Here are some facts on Morocco and its security effort.
SECURITY
- Moroccan magistrates have charged 24 Islamists with plotting a wave of bombings in the North African country.
- The government has said they include at least seven would-be suicide bombers and planned to blow up foreign ships at Casablanca port, hotels in Marrakech, Agadir and Essaouira, and other buildings including police headquarters in Casablanca.
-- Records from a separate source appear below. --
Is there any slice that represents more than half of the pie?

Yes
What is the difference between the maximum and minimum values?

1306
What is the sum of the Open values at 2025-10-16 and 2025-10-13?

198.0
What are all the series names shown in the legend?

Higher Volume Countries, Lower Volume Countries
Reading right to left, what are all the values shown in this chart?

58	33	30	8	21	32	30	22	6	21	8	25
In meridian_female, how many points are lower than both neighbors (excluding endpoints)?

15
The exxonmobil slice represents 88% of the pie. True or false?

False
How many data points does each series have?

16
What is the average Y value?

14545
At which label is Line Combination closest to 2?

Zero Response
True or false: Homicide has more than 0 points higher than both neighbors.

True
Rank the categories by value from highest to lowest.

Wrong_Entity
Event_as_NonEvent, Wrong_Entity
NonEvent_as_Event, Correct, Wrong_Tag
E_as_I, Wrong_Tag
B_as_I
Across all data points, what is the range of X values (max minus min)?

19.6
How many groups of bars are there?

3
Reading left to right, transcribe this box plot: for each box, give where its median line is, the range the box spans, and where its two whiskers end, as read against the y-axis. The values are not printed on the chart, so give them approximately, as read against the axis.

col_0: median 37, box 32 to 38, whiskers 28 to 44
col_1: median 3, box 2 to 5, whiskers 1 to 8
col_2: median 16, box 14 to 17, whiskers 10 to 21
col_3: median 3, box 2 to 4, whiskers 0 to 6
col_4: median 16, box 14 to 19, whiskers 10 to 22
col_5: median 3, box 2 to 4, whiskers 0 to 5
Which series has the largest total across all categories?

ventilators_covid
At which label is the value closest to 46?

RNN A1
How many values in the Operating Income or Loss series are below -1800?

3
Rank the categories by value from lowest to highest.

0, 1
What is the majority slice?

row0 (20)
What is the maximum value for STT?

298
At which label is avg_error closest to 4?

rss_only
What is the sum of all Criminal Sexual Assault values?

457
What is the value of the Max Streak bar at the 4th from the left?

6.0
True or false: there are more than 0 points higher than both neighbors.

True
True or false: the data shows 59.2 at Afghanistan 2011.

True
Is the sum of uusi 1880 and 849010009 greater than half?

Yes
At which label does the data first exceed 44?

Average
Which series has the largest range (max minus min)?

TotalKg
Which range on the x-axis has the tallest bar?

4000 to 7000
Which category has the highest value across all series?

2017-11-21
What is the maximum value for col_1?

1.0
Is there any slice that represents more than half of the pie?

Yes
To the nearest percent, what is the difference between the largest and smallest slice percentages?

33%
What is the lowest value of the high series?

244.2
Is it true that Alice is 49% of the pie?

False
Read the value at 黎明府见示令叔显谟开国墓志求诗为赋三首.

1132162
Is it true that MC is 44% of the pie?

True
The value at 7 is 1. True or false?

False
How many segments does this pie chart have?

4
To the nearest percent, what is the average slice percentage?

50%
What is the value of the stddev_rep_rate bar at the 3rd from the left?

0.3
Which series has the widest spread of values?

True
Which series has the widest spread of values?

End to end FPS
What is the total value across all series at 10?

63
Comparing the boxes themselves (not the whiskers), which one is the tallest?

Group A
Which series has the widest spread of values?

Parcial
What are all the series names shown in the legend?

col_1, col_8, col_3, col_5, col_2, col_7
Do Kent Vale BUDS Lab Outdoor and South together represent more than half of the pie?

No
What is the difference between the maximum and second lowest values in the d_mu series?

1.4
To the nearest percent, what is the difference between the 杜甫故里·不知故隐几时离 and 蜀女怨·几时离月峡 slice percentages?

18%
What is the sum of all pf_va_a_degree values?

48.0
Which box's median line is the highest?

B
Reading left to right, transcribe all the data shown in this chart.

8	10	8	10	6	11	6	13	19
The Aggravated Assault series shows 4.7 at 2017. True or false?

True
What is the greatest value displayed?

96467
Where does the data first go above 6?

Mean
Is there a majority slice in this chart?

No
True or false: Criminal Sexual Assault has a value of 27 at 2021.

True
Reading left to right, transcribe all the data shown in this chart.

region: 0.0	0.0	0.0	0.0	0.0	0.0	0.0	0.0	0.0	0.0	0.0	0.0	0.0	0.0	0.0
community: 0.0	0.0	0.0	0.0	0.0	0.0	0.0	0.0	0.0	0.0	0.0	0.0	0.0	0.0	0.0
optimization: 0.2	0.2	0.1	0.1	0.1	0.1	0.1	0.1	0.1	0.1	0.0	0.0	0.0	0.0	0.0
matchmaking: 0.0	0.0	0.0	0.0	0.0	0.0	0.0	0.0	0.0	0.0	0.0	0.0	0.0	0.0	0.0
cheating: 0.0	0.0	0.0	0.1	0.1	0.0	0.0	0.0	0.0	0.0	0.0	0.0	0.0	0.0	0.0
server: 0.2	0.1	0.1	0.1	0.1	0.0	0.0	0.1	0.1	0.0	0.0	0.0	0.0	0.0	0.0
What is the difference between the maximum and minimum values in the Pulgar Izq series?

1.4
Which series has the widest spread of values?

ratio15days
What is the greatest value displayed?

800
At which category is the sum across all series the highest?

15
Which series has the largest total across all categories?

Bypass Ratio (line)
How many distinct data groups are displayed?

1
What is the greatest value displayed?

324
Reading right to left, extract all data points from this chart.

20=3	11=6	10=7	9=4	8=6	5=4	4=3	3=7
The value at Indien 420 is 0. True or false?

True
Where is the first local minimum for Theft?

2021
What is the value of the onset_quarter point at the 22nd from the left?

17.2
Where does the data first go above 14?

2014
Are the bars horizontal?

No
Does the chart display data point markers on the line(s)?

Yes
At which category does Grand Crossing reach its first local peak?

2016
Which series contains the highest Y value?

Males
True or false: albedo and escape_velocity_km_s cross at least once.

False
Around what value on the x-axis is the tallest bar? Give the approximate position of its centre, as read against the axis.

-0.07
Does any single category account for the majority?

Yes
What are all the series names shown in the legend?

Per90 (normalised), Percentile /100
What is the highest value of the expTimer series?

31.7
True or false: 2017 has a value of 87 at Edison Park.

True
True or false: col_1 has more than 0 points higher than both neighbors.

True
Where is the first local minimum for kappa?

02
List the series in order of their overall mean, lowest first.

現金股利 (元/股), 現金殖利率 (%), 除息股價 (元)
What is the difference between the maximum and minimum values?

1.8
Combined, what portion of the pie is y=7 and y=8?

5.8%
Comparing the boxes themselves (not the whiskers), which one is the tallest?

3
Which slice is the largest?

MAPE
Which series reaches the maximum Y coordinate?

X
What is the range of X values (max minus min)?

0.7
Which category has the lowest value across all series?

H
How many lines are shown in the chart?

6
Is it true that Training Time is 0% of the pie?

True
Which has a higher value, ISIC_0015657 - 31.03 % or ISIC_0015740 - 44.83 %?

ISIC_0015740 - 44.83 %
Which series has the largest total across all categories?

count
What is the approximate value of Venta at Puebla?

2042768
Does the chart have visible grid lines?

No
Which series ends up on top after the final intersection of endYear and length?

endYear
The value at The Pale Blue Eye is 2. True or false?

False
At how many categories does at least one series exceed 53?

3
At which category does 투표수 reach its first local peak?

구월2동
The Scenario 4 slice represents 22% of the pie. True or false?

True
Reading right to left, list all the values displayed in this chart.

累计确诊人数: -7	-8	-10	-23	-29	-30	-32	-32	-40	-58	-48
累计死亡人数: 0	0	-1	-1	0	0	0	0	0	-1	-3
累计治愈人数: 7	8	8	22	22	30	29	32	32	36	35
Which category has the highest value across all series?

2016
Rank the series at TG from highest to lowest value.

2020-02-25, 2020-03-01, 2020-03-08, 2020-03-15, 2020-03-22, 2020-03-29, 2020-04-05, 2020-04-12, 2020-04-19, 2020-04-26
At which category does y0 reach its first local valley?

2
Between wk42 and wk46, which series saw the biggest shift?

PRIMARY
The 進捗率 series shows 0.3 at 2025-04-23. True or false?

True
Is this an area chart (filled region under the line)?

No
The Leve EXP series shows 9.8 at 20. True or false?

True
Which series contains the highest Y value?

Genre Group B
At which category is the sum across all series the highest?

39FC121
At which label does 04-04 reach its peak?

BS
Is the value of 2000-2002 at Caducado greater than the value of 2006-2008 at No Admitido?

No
- The 24 were arrested after their suspected leader, Abdelfattah Raydi, blew himself up at an Internet cafe on March 11 to prevent police taking him alive, the government says.
- Morocco has been on high alert since security officials said in February they had information about an al Qaeda plot to attack the country. The government says the 24 suspects have no links with al Qaeda.
- In 2003, 13 disaffected youths from Casablanca's slums headed into town and blew themselves up, killing 45 people in all.
- Security officials say police have broken up more than 50 radical Islamist cells, some linked to al Qaeda, and arrested more than 3,000 people since the 2003 bombings.
THE COUNTRY
- Morocco, a North African kingdom of 30 million, welcomes about five million tourists a year.
- It languishes in 123rd place out of 177 countries in the U.N. Human Development Index, which measures factors like child mortality and access to health and education.
- Free-market reforms to spur the economy have not yet solved high unemployment.
- Moroccans say the bulk of the population has fallen far behind a wealthy Westernized elite that dominates the administration and jealously guards its privileges.